Mary was the first to know for certain what Martin Luther, the founder of the Christian movement of which we at Friendship are a part identified. “Christmas,” he said, “is God deep in the flesh.”

Like Mary, we who live on the Easter side of Jesus’ life, death, and resurrection know how God can reach deep into the recesses of our lives and give us the capacity to face any situation and help us trust Him in spite of our fears.

The writer of our Bible lesson for today, Luke, underscores God’s willingness to reach into the micro-moments of our lives in the very way he tells the story of Gabriel’s announcement--or, what has traditionally been called, annunciation--to Mary. Gabriel, Luke says, went to a town in Galilee called Nazareth, to a virgin named Mary, betrothed to a man named Joseph. You can just picture Gabriel, sent by God, plunging down from heaven into the very guts of life, can't you?

No matter what our fears, God can reach us where we are.

We learn a truth to which an eight year old girl once pointed: “Love is what’s in the room with you at Christmas if you stop opening presents and listen.”

Philips Brooks was a pastor and humanitarian back in the nineteenth century. He once took a trip to the Holy Land, a trip that found him on Christmas Eve, 1865, riding a horse from Jerusalem to Bethlehem. He saw the field where the shepherds received the news of Jesus’ birth in a stable not far away. As he looked around, he could see real-life shepherds watching their sheep in the very same place. It all made him think about the first Christmas and the gift of God Himself come to us.

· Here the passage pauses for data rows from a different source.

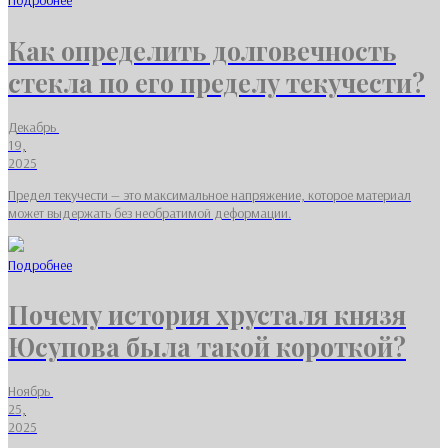
Подробнее
Как определить долговечность
стекла по его пределу текучести?
Декабрь
19,
2025
Предел текучести — это максимальное напряжение, которое материал
может выдержать без необратимой деформации.
Подробнее
Почему история хрусталя князя
Юсупова была такой короткой?
Ноябрь
25,
2025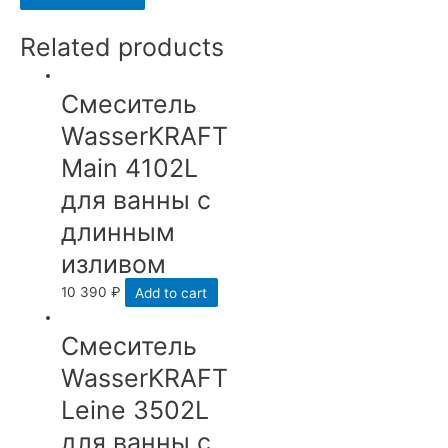
Related products
Смеситель
WasserKRAFT
Main 4102L
для ванны с
длинным
изливом
10 390
₽
Add to cart
Смеситель
WasserKRAFT
Leine 3502L
для ванны с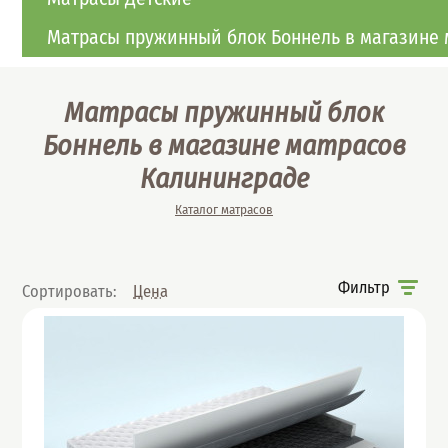
Матрасы пружинный блок Боннель в магазине 
Матрасы пружинный блок
Боннель в магазине матрасов
Калининграде
Вы здесь
Каталог матрасов
Фильтр
Сортировать:
Цена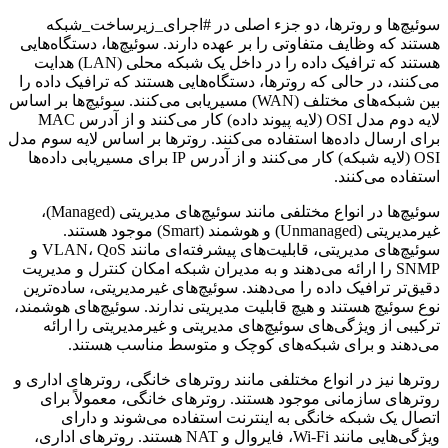
سوئیچ‌ها و روترها، دو جزء اصلی در #اجرای_زیرساخت_شبکه
هستند که وظایف متفاوتی را بر عهده دارند. سوئیچ‌ها، دستگاه‌هایی
هستند که ترافیک داده را در داخل یک شبکه محلی (LAN) هدایت
می‌کنند، در حالی که روترها، دستگاه‌هایی هستند که ترافیک داده را
بین شبکه‌های مختلف (WAN) مسیریابی می‌کنند. سوئیچ‌ها بر اساس
لایه دوم مدل OSI (لایه پیوند داده) کار می‌کنند و از آدرس MAC
برای ارسال داده‌ها استفاده می‌کنند. روترها بر اساس لایه سوم مدل
OSI (لایه شبکه) کار می‌کنند و از آدرس IP برای مسیریابی داده‌ها
استفاده می‌کنند.
سوئیچ‌ها در انواع مختلفی مانند سوئیچ‌های مدیریتی (Managed)،
غیرمدیریتی (Unmanaged) و هوشمند (Smart) موجود هستند.
سوئیچ‌های مدیریتی، قابلیت‌های پیشرفته‌ای مانند VLAN، QoS و
SNMP را ارائه می‌دهند و به مدیران شبکه امکان کنترل و مدیریت
دقیق‌تر ترافیک داده را می‌دهند. سوئیچ‌های غیرمدیریتی، ساده‌ترین
نوع سوئیچ هستند و هیچ قابلیت مدیریتی ندارند. سوئیچ‌های هوشمند،
ترکیبی از ویژگی‌های سوئیچ‌های مدیریتی و غیرمدیریتی را ارائه
می‌دهند و برای شبکه‌های کوچک و متوسط مناسب هستند.
روترها نیز در انواع مختلفی مانند روترهای خانگی، روترهای اداری و
روترهای سازمانی موجود هستند. روترهای خانگی، معمولاً برای
اتصال یک شبکه خانگی به اینترنت استفاده می‌شوند و دارای
ویژگی‌هایی مانند Wi-Fi، فایروال و NAT هستند. روترهای اداری،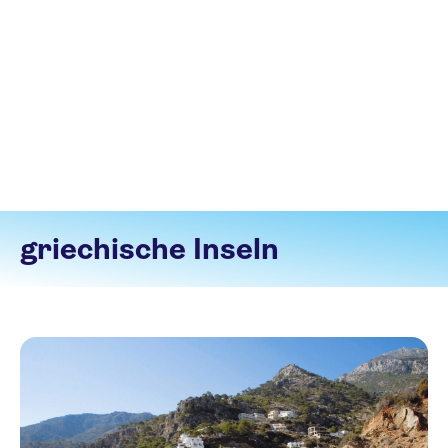
griechische Inseln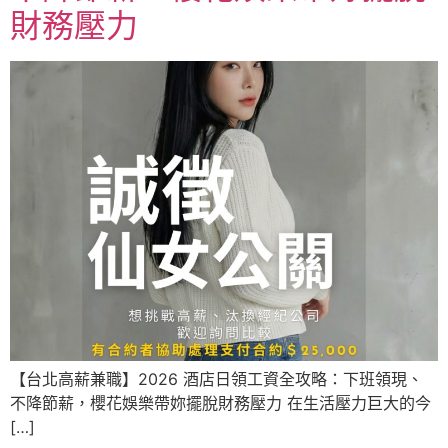
財務壓力
【台北高薪兼職】2026 酒店日領工資全攻略：下班領現、
不降節薪，櫻花娛樂帶妳擺脫財務壓力 在生活壓力巨大的今
[…]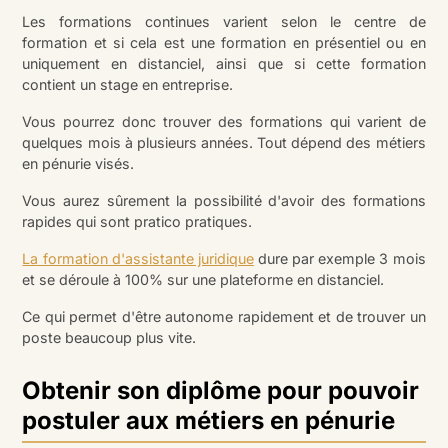
Les formations continues varient selon le centre de
formation et si cela est une formation en présentiel ou en
uniquement en distanciel, ainsi que si cette formation
contient un stage en entreprise.
Vous pourrez donc trouver des formations qui varient de
quelques mois à plusieurs années. Tout dépend des métiers
en pénurie visés.
Vous aurez sûrement la possibilité d'avoir des formations
rapides qui sont pratico pratiques.
La formation d'assistante juridique
dure par exemple 3 mois
et se déroule à 100% sur une plateforme en distanciel.
Ce qui permet d'être autonome rapidement et de trouver un
poste beaucoup plus vite.
Obtenir son diplôme pour pouvoir
postuler aux métiers en pénurie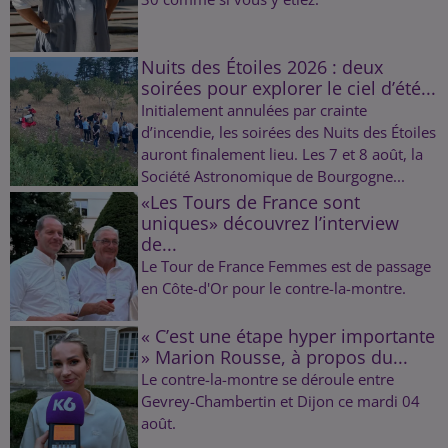
Nuits des Étoiles 2026 : deux
soirées pour explorer le ciel d’été...
Initialement annulées par crainte
d’incendie, les soirées des Nuits des Étoiles
auront finalement lieu. Les 7 et 8 août, la
Société Astronomique de Bourgogne...
«Les Tours de France sont
uniques» découvrez l’interview
de...
Le Tour de France Femmes est de passage
en Côte-d'Or pour le contre-la-montre.
« C’est une étape hyper importante
» Marion Rousse, à propos du...
Le contre-la-montre se déroule entre
Gevrey-Chambertin et Dijon ce mardi 04
août.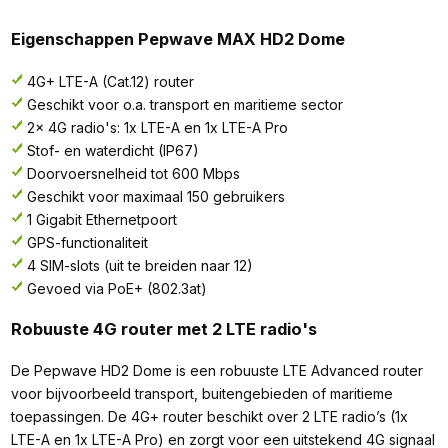
Eigenschappen Pepwave MAX HD2 Dome
4G+ LTE-A (Cat.12) router
Geschikt voor o.a. transport en maritieme sector
2x 4G radio's: 1x LTE-A en 1x LTE-A Pro
Stof- en waterdicht (IP67)
Doorvoersnelheid tot 600 Mbps
Geschikt voor maximaal 150 gebruikers
1 Gigabit Ethernetpoort
GPS-functionaliteit
4 SIM-slots (uit te breiden naar 12)
Gevoed via PoE+ (802.3at)
Robuuste 4G router met 2 LTE radio's
De Pepwave HD2 Dome is een robuuste LTE Advanced router
voor bijvoorbeeld transport, buitengebieden of maritieme
toepassingen. De 4G+ router beschikt over 2 LTE radio’s (1x
LTE-A en 1x LTE-A Pro) en zorgt voor een uitstekend 4G signaal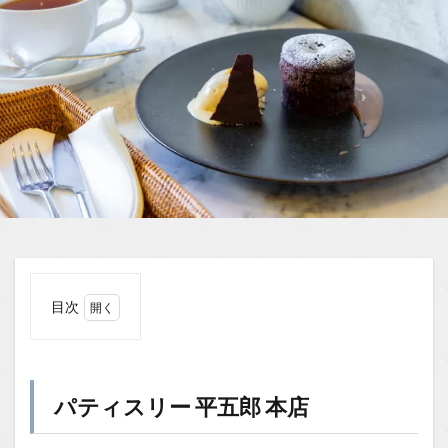
目次
1
パテ
ィス
リー
パティスリー 平五郎 本店
平五
郎
本店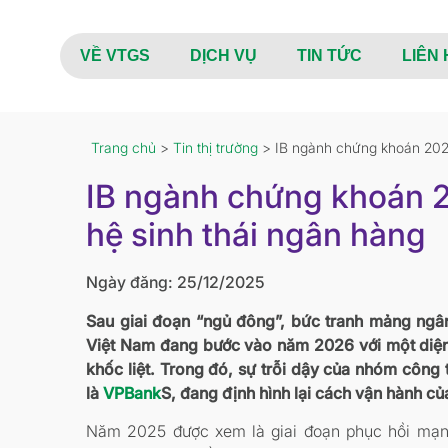
VỀ VTGS
DỊCH VỤ
TIN TỨC
LIÊN 
Trang chủ
>
Tin thị trường
> IB ngành chứng khoán 2026:
IB ngành chứng khoán 2
hệ sinh thái ngân hàng
Ngày đăng: 25/12/2025
Sau giai đoạn “ngủ đông”, bức tranh mảng ngân 
Việt Nam đang bước vào năm 2026 với một diện
khốc liệt. Trong đó, sự trỗi dậy của nhóm công
là
VPBank
S, đang định hình lại cách vận hành của
Năm 2025 được xem là giai đoạn phục hồi mạnh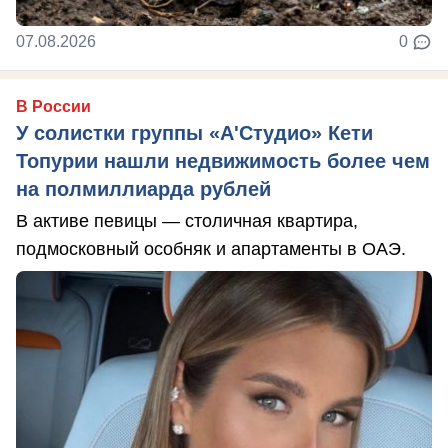
07.08.2026
0
В России
У солистки группы «А'Студио» Кети
Топурии нашли недвижимость более чем
на полмиллиарда рублей
В активе певицы — столичная квартира,
подмосковный особняк и апартаменты в ОАЭ.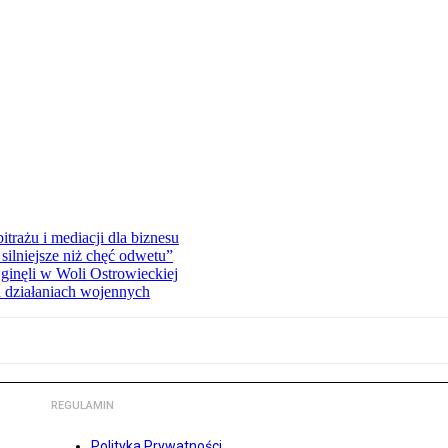
rażu i mediacji dla biznesu
silniejsze niż chęć odwetu”
ginęli w Woli Ostrowieckiej
 działaniach wojennych
REGULAMIN
Polityka Prywatności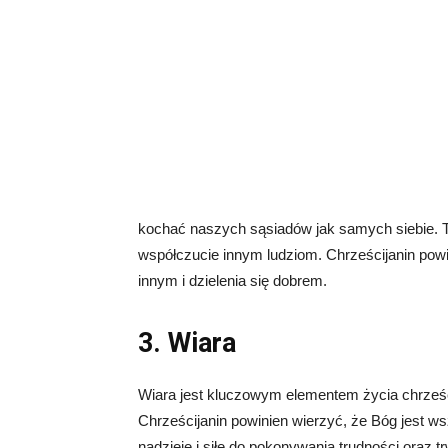
kochać naszych sąsiadów jak samych siebie. 
współczucie innym ludziom. Chrześcijanin po
innym i dzielenia się dobrem.
3. Wiara
Wiara jest kluczowym elementem życia chrześci
Chrześcijanin powinien wierzyć, że Bóg jest 
nadzieję i siłę do pokonywania trudności oraz tr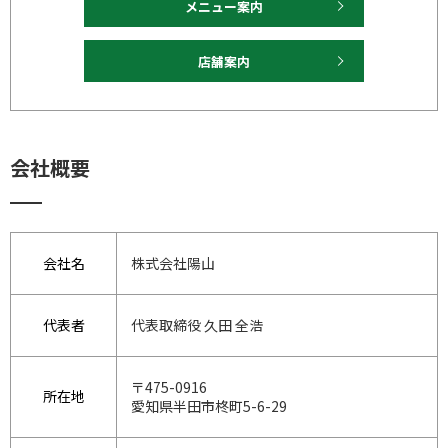
メニュー案内
店舗案内
会社概要
会社名
株式会社陽山
代表者
代表取締役 久田 全浩
〒475-0916
所在地
愛知県半田市柊町5-6-29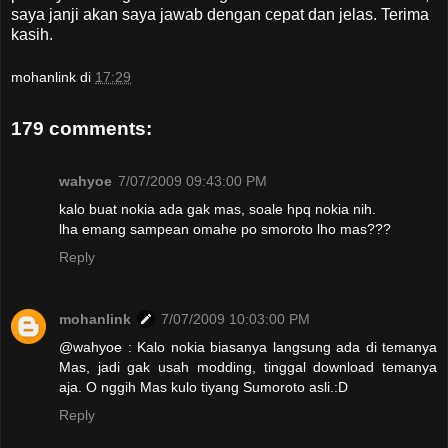
saya janji akan saya jawab dengan cepat dan jelas. Terima
kasih.
mohanlink
di
17:29
179 comments:
wahyoe
7/07/2009 09:43:00 PM
kalo buat nokia ada gak mas, soale hpq nokia nih.
lha emang sampean omahe po smoroto lho mas???
Reply
mohanlink
7/07/2009 10:03:00 PM
@wahyoe : Kalo nokia biasanya langsung ada di temanya
Mas, jadi gak usah modding, tinggal download temanya
aja. O nggih Mas kulo tiyang Sumoroto asli.:D
Reply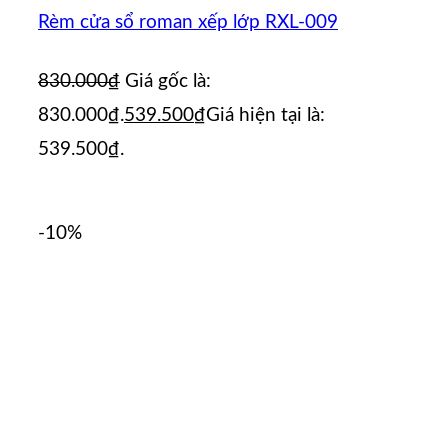
Rèm cửa sổ roman xếp lớp RXL-009
830.000
₫
Giá gốc là:
830.000₫.
539.500
₫
Giá hiện tại là:
539.500₫.
-10%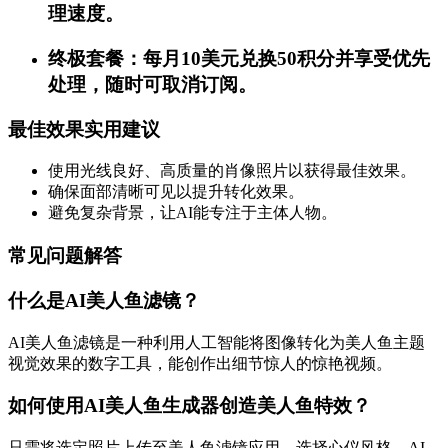
理速度。
终极套餐：每月10美元兑换50积分并享受优先
处理，随时可取消订阅。
最佳效果实用建议
使用光线良好、高质量的肖像照片以获得最佳效果。
确保面部清晰可见以提升转化效果。
避免复杂背景，让AI能专注于主体人物。
常见问题解答
什么是AI美人鱼滤镜？
AI美人鱼滤镜是一种利用人工智能将图像转化为美人鱼主题
视觉效果的数字工具，能创作出细节惊人的惊艳视频。
如何使用AI美人鱼生成器创造美人鱼特效？
只需将选定照片上传至美人鱼滤镜应用，选择心仪风格，AI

Once he returned to his hometown of Philadelphia, Brooks wrote a song for his church. It’s a song that you and I have sung many times before.

It came about because there in the Holy Land, Brooks contemplated the closeness of God to us even in the most daunting of situations and how the God Who died and rose can turn every heartache, every grief, every sorrow into eternal joy, endless hope, and unending life with God.

Think of all that the next time you sing the words:
O little town of Bethlehem, how still we see thee lie,
Above thy deep and dreamless sleep, the silent stars go by...
Sing it with me:
Yet in thy dark streets shineth, the everlasting light,
The hopes and fears of all the years are met in thee tonight.
Whatever your fears today, do not be afraid. Act on your faith in spite of your fears and your fears will be banished.
Ask a friend to worship.

Reach out to someone you’re sure hates you.

Give more than you’re capable of giving. (That one’s hard for me.)

Tell somebody that you’re sorry.

Offer to pray for someone at work.
Whatever your fear, act on faith instead.

God is near. He is with you. He is for you, just as He's for every person you'll meet this week. He will receive the sinner who turns from sin and make them brand new. He will receive the hopeless who fall into His arms and He'll give them hope that never dies. He will take those of only small trust in Him and turn them into giants of faith!

Like Mary, allow yourself to be God’s servant and let Him have His way in your life!


[The true story of Marion Brenish was brought back to my memory by Pastor Michael Foss' sermon on this text. Foss retold it in his words and I retold it in mine. All the facts remain true. The story appeared in Chicken Soup for the Christian Soul.

[I've read the story of Phillips Brooks' composition, O Little Town of Bethlehem, many times. Most recently, I saw it in Christmas Is...A Treasury of Meditations, Stories, and Quotes.]